* 提示された文章 *
╭──
エンジンに関わる部品のうち、なくてはならないパーツは沢山ありますが、今回はそのうちの1つである【ラジエーター】について取り上げます。
運転しているエンジンでは絶え間なく熱が発生しているので、どうにかしてその熱を冷まさなければなりません。
その熱を冷ますために必要なのが【ラジエーター】です。ラジエーターは熱交換器の一種です。エンジン内部を循環してきた冷却水を、外の空気と熱を交換して温度を下げるという役割を担っています。
実際に熱交換を行う部分をコアと言います。通常は、フロントグリルの内側にラジエーターが設置されています。
ところで、エンジンで燃料を燃やして発生したエネルギーのうち、実際に使われるのは約30%と言われています(これを熱効率といいます)。
では他の70%はどこに使われているのかというと、
・排気損失
・冷却損失
・機械損失
など、様々な損失に使われてしまっています。
エンジン開発の1つの目標である“熱効率の向上”とは、すなわちこれらの損失を小さくすることに繋がります。
╰──
* やるべきこと *
上にあるラジエーターについての文章を、最後の文のあとから書き継いでください。

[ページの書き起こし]
╭──
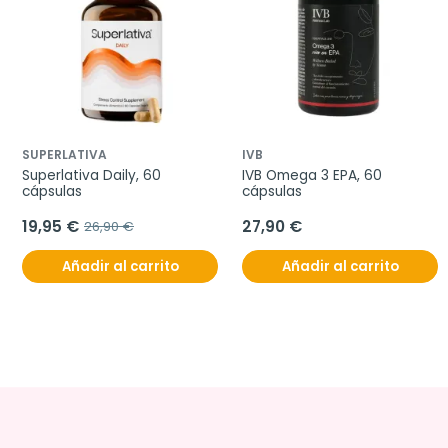
SUPERLATIVA
IVB
Superlativa Daily, 60 
IVB Omega 3 EPA, 60 
cápsulas
cápsulas
19,95 €
27,90 €
26,90 €
Añadir al carrito
Añadir al carrito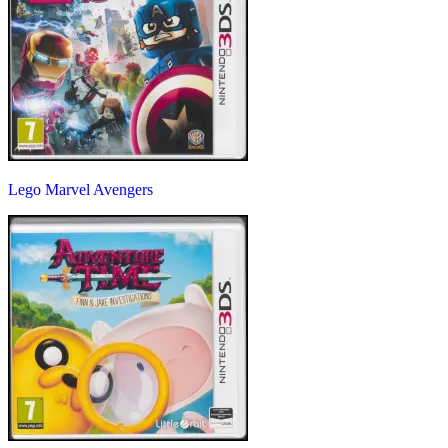
Lego Marvel Avengers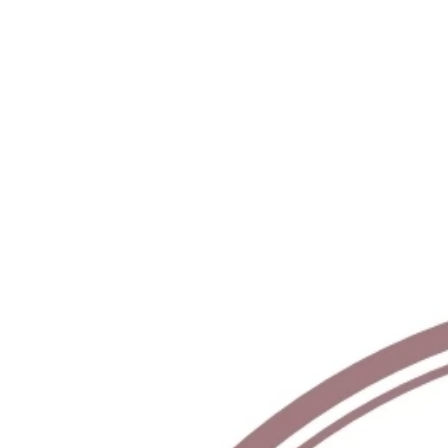
Μέλος της Εθνικής ομάδας Στ
του Ευρωπαϊκού Πρωταθλήματο
είναι ο
Ηλίας Κάσσος
.
Ο Πρωταθλητής του Συλλόγου 
όπου με
9.16.40
, επίδοση κοντ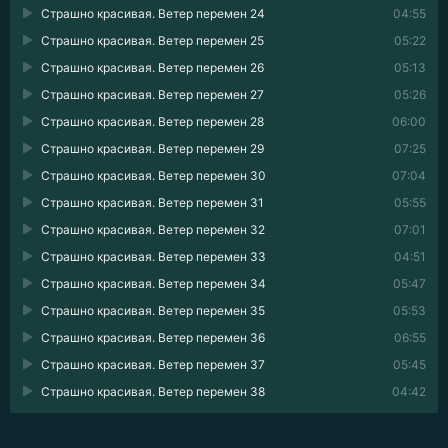
Страшно красивая. Ветер перемен 24
04:55
Страшно красивая. Ветер перемен 25
05:22
Страшно красивая. Ветер перемен 26
05:13
Страшно красивая. Ветер перемен 27
05:26
Страшно красивая. Ветер перемен 28
06:00
Страшно красивая. Ветер перемен 29
07:25
Страшно красивая. Ветер перемен 30
07:04
Страшно красивая. Ветер перемен 31
05:55
Страшно красивая. Ветер перемен 32
07:01
Страшно красивая. Ветер перемен 33
04:51
Страшно красивая. Ветер перемен 34
05:47
Страшно красивая. Ветер перемен 35
05:53
Страшно красивая. Ветер перемен 36
06:55
Страшно красивая. Ветер перемен 37
05:45
Страшно красивая. Ветер перемен 38
04:42
Страшно красивая. Ветер перемен 39
06:14
Страшно красивая. Ветер перемен 40
05:27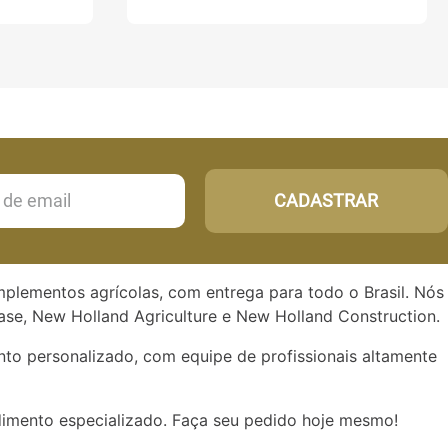
CADASTRAR
implementos agrícolas, com entrega para todo o Brasil. Nós
se, New Holland Agriculture e New Holland Construction.
to personalizado, com equipe de profissionais altamente
dimento especializado. Faça seu pedido hoje mesmo!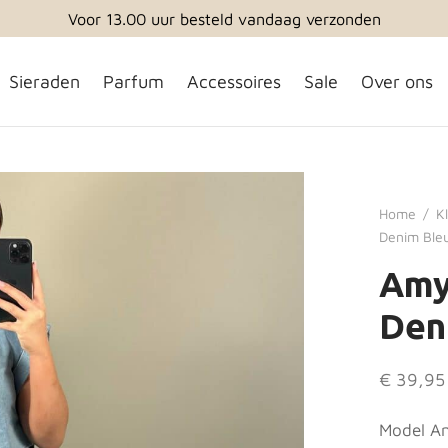
Elke week nieuwe items
Sieraden
Parfum
Accessoires
Sale
Over ons
Home
/
K
Denim Ble
Amy
Den
€
39,95
Model An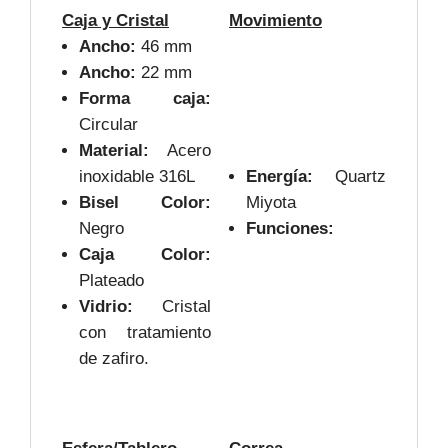
Caja y Cristal
Movimiento
Ancho:
46 mm
Ancho:
22 mm
Forma caja:
Circular
Material:
Acero
inoxidable 316L
Energía:
Quartz
Bisel Color:
Miyota
Negro
Funciones:
Caja Color:
Plateado
Vidrio:
Cristal
con tratamiento
de zafiro.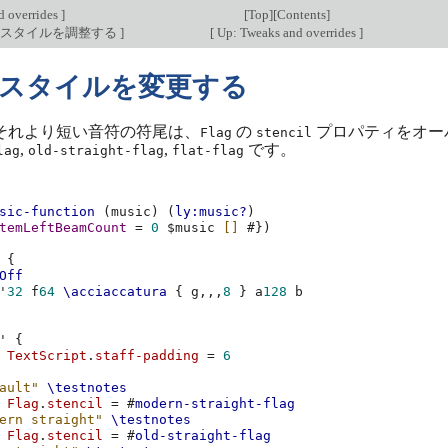
d overrides
]
[
Top
][
Contents
]
のスタイルを調整する
]
[
Up: Tweaks and overrides
]
スタイルを変更する
やそれより短い音符の符尾は、
の
プロパティをオー
Flag
stencil
,
,
です。
lag
old-straight-flag
flat-flag
sic-function
(
music
)
(
ly:music?
)
temLeftBeamCount
=
0
$
music
[]
#})
{
Off
'
32
f
64
\acciaccatura
{
g,,,
8
}
a
128
b
'
{
TextScript
.
staff-padding
=
6
ault"
\testnotes
Flag
.
stencil
=
#
modern-straight-flag
ern straight"
\testnotes
Flag
.
stencil
=
#
old-straight-flag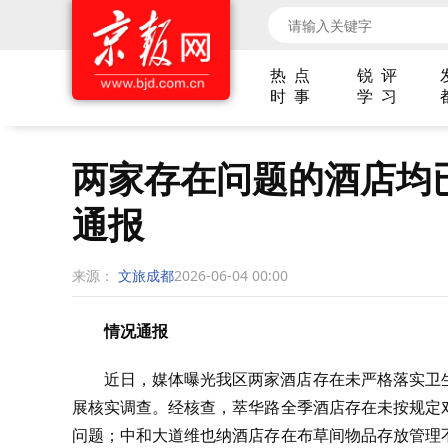
热 点
锐 评
时 事
学 习
两家存在问题的酒店均
通报
来源：
文旅成都
2026-06-04 00:00
情况通报
近日，媒体曝光我区两家酒店存在未严格落实卫
展核实调查。经核查，萃华路全季酒店存在未按规定
问题；中和大道维也纳酒店存在布草间物品存放管理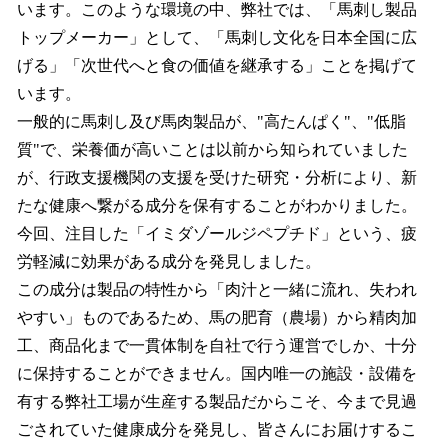
います。このような環境の中、弊社では、「馬刺し製品
トップメーカー」として、「馬刺し文化を日本全国に広
げる」「次世代へと食の価値を継承する」ことを掲げて
います。
一般的に馬刺し及び馬肉製品が、"高たんぱく"、"低脂
質"で、栄養価が高いことは以前から知られていました
が、行政支援機関の支援を受けた研究・分析により、新
たな健康へ繋がる成分を保有することがわかりました。
今回、注目した「イミダゾールジペプチド」という、疲
労軽減に効果がある成分を発見しました。
この成分は製品の特性から「肉汁と一緒に流れ、失われ
やすい」ものであるため、馬の肥育（農場）から精肉加
工、商品化まで一貫体制を自社で行う運営でしか、十分
に保持することができません。国内唯一の施設・設備を
有する弊社工場が生産する製品だからこそ、今まで見過
ごされていた健康成分を発見し、皆さんにお届けするこ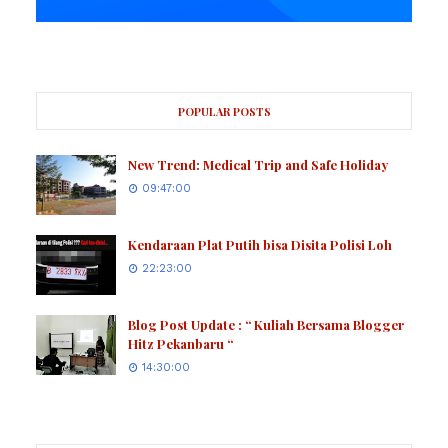
POPULAR POSTS
New Trend: Medical Trip and Safe Holiday
09:47:00
Kendaraan Plat Putih bisa Disita Polisi Loh
22:23:00
Blog Post Update : “ Kuliah Bersama Blogger
Hitz Pekanbaru “
14:30:00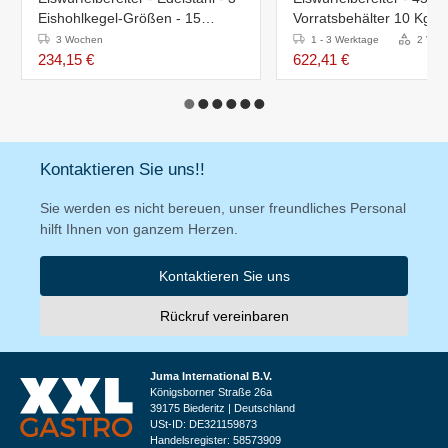
Eishohlkegel-Größen - 15
Vorratsbehälter 10 Kg
kg/24St
3 Wochen
1 - 3 Werktage
2 Vari
234,15 €
622,41 €
Kontaktieren Sie uns!!
Sie werden es nicht bereuen, unser freundliches Personal
hilft Ihnen von ganzem Herzen.
Kontaktieren Sie uns
Rückruf vereinbaren
Juma International B.V.
Königsborner Straße 26a
39175 Biederitz | Deutschland
USt-ID: DE321159873
Handelsregister: 58573909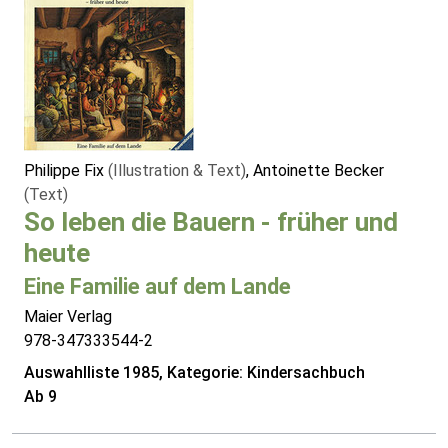
Philippe Fix
(Illustration & Text)
, Antoinette Becker
(Text)
So leben die Bauern - früher und
heute
Eine Familie auf dem Lande
Maier Verlag
978-347333544-2
Auswahlliste 1985, Kategorie: Kindersachbuch
Ab 9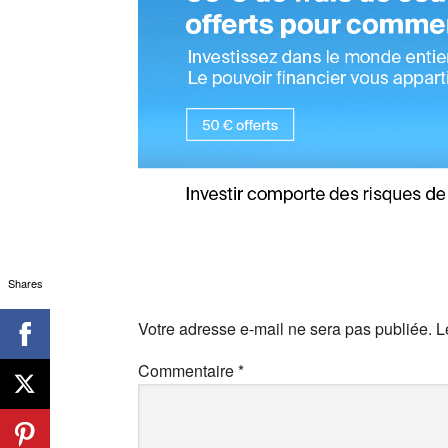
Shares
Votre adresse e-mail ne sera pas publiée.
L
Commentaire
*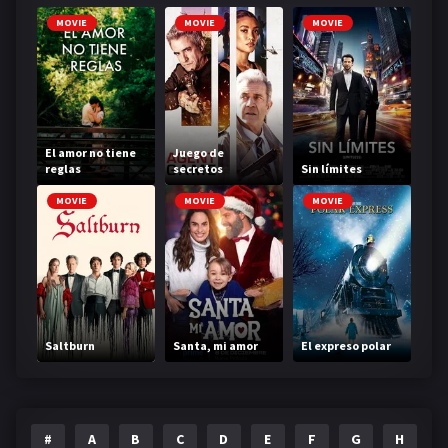
MOVIE
MOVIE
MOVIE
El amor no tiene
Juego de
reglas
secretos
Sin límites
MOVIE
MOVIE
MOVIE
Saltburn
Santa, mi amor
El expreso polar
#
A
B
C
D
E
F
G
H
I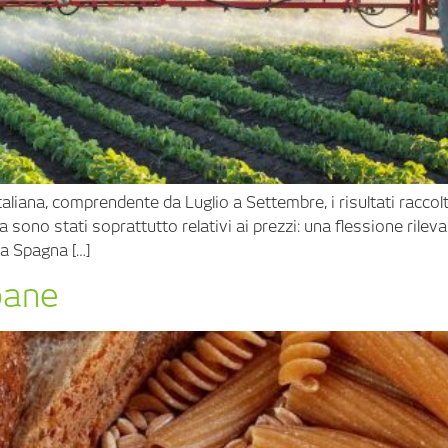
taliana, comprendente da Luglio a Settembre, i risultati raccolti
va sono stati soprattutto relativi ai prezzi: una flessione rilev
a Spagna […]
 pane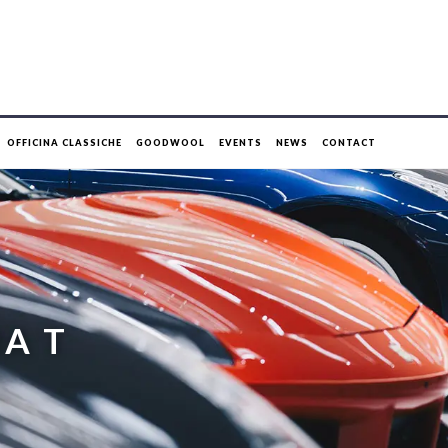
OFFICINA CLASSICHE
GOODWOOL
EVENTS
NEWS
CONTACT
A T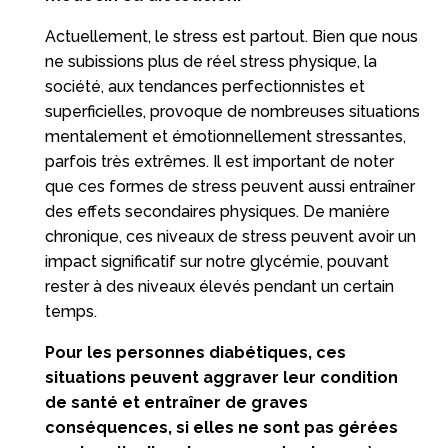
Actuellement, le stress est partout. Bien que nous
ne subissions plus de réel stress physique, la
société, aux tendances perfectionnistes et
superficielles, provoque de nombreuses situations
mentalement et émotionnellement stressantes,
parfois très extrêmes. Il est important de noter
que ces formes de stress peuvent aussi entraîner
des effets secondaires physiques. De manière
chronique, ces niveaux de stress peuvent avoir un
impact significatif sur notre glycémie, pouvant
rester à des niveaux élevés pendant un certain
temps.
Pour les personnes diabétiques, ces
situations peuvent aggraver leur condition
de santé et entraîner de graves
conséquences, si elles ne sont pas gérées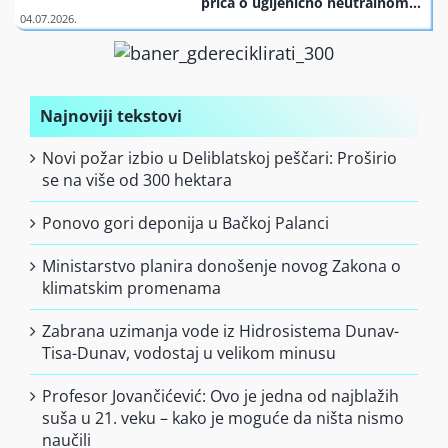
priča o ugljenično neutralnom
Mundijalu
Finansiranje
O nama
Najnoviji tekstovi
Novi požar izbio u Deliblatskoj peščari: Proširio
se na više od 300 hektara
Ponovo gori deponija u Bačkoj Palanci
Ministarstvo planira donošenje novog Zakona o
klimatskim promenama
Zabrana uzimanja vode iz Hidrosistema Dunav-
Tisa-Dunav, vodostaj u velikom minusu
Profesor Jovančićević: Ovo je jedna od najblažih
suša u 21. veku – kako je moguće da ništa nismo
naučili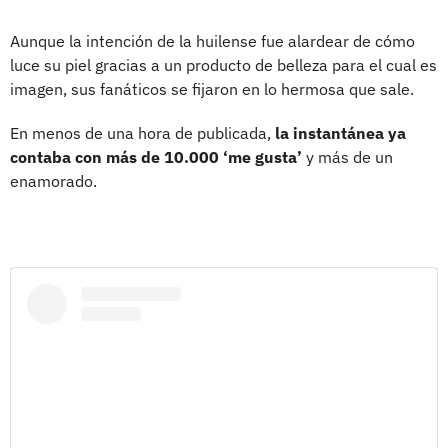
Aunque la intención de la huilense fue alardear de cómo
luce su piel gracias a un producto de belleza para el cual es
imagen, sus fanáticos se fijaron en lo hermosa que sale.
En menos de una hora de publicada,
la instantánea ya
contaba con más de 10.000 ‘me gusta’
y más de un
enamorado.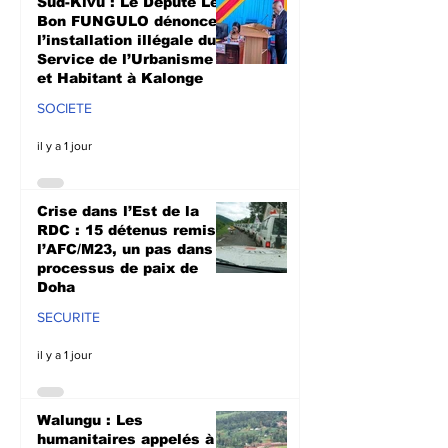
Sud-Kivu : Le Député Le
Doha
culturale à N
Bon FUNGULO dénonce
l’installation illégale du
Service de l’Urbanisme
et Habitant à Kalonge
SOCIETE
il y a 1 jour
Crise dans l’Est de la
RDC : 15 détenus remis à
l’AFC/M23, un pas dans le
processus de paix de
Doha
SECURITE
il y a 1 jour
Walungu : Les
humanitaires appelés à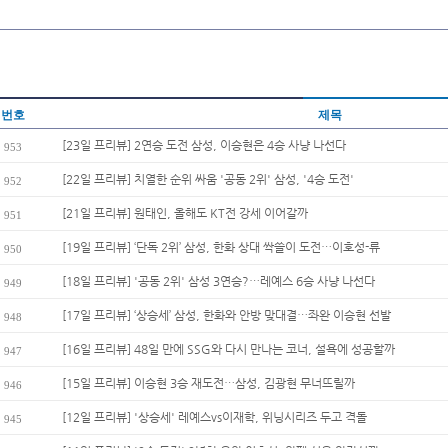
번호
제목
[23일 프리뷰] 2연승 도전 삼성, 이승현은 4승 사냥 나선다
953
[22일 프리뷰] 치열한 순위 싸움 '공동 2위' 삼성, '4승 도전'
952
[21일 프리뷰] 원태인, 올해도 KT전 강세 이어갈까
951
[19일 프리뷰] ‘단독 2위’ 삼성, 한화 상대 싹쓸이 도전…이호성-류
950
[18일 프리뷰] '공동 2위' 삼성 3연승?…레예스 6승 사냥 나선다
949
[17일 프리뷰] ‘상승세’ 삼성, 한화와 안방 맞대결…좌완 이승현 선발
948
[16일 프리뷰] 48일 만에 SSG와 다시 만나는 코너, 설욕에 성공할까
947
[15일 프리뷰] 이승현 3승 재도전…삼성, 김광현 무너뜨릴까
946
[12일 프리뷰] '상승세' 레예스vs이재학, 위닝시리즈 두고 격돌
945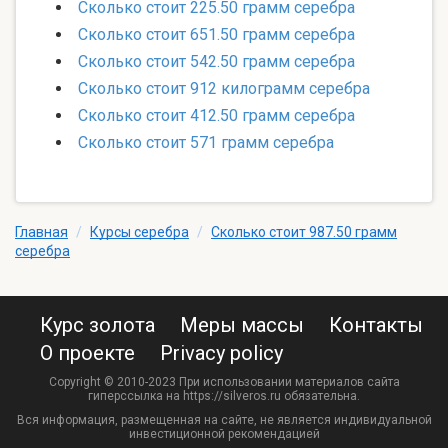
Сколько стоит 225.50 грамм серебра
Сколько стоит 651.50 грамм серебра
Сколько стоит 542.50 грамм серебра
Сколько стоит 912 килограмм серебра
Сколько стоит 412.50 грамм серебра
Сколько стоит 571 грамм серебра
Главная
/
Курсы серебра
/
Сколько стоит 987.50 грамм
серебра
Курс золота
Меры массы
Контакты
О проекте
Privacy policy
Copyright © 2010-2023 При использовании материалов сайта
гиперссылка на https://silveros.ru обязательна.
Вся информация, размещенная на сайте, не является индивидуальной
инвестиционной рекомендацией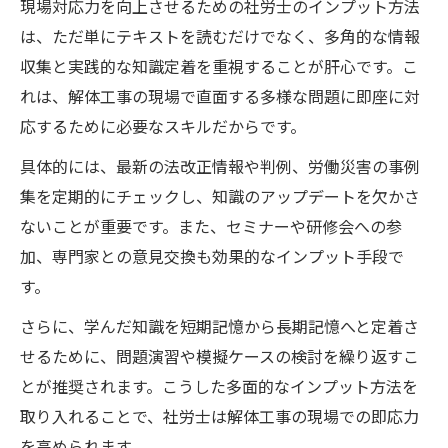
現場対応力を向上させるための社労士のインプット方法
は、ただ単にテキストを読むだけでなく、多角的な情報
収集と実践的な知識定着を重視することが肝心です。こ
れは、解体工事の現場で直面する多様な問題に即座に対
応するために必要なスキルだからです。
具体的には、最新の法改正情報や判例、労働災害の事例
集を定期的にチェックし、知識のアップデートを欠かさ
ないことが重要です。また、セミナーや研修会への参
加、専門家との意見交換も効果的なインプット手段で
す。
さらに、学んだ知識を短期記憶から長期記憶へと定着さ
せるために、問題演習や模擬ケースの検討を繰り返すこ
とが推奨されます。こうした多面的なインプット方法を
取り入れることで、社労士は解体工事の現場での即応力
を高められます。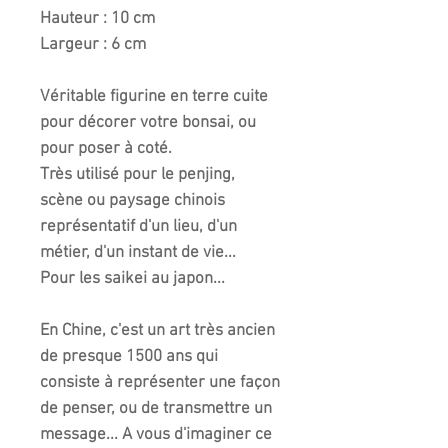
Hauteur : 10 cm
Largeur : 6 cm
Véritable figurine en terre cuite
pour décorer votre bonsai, ou
pour poser à coté.
Très utilisé pour le penjing,
scène ou paysage chinois
représentatif d'un lieu, d'un
métier, d'un instant de vie...
Pour les saikei au japon...
En Chine, c'est un art très ancien
de presque 1500 ans qui
consiste à représenter une façon
de penser, ou de transmettre un
message... A vous d'imaginer ce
╰──
* 問題の解答 *
エンジンを通ってきた冷却水の温度と、ラジエーターを通って熱交換した冷却水の温度の差が大きくなればなるほど冷却損失も大きくなってしまいますが、かといって差が小さいと冷却が追い付かずオーバーヒートしてしまいます。
適切な放熱性能を満たし、小型軽量でかつ耐久性があることがラジエーターに求める性能です。
これから、それらの性能の向上を目指して発展していったラジエーターの様子について見ていきます。
まず、世界で初めて自動車に関する特許を取得したのはカール・ベンツが1885年に開発したベンツ・パテント・モートル・ヴァーゲンです。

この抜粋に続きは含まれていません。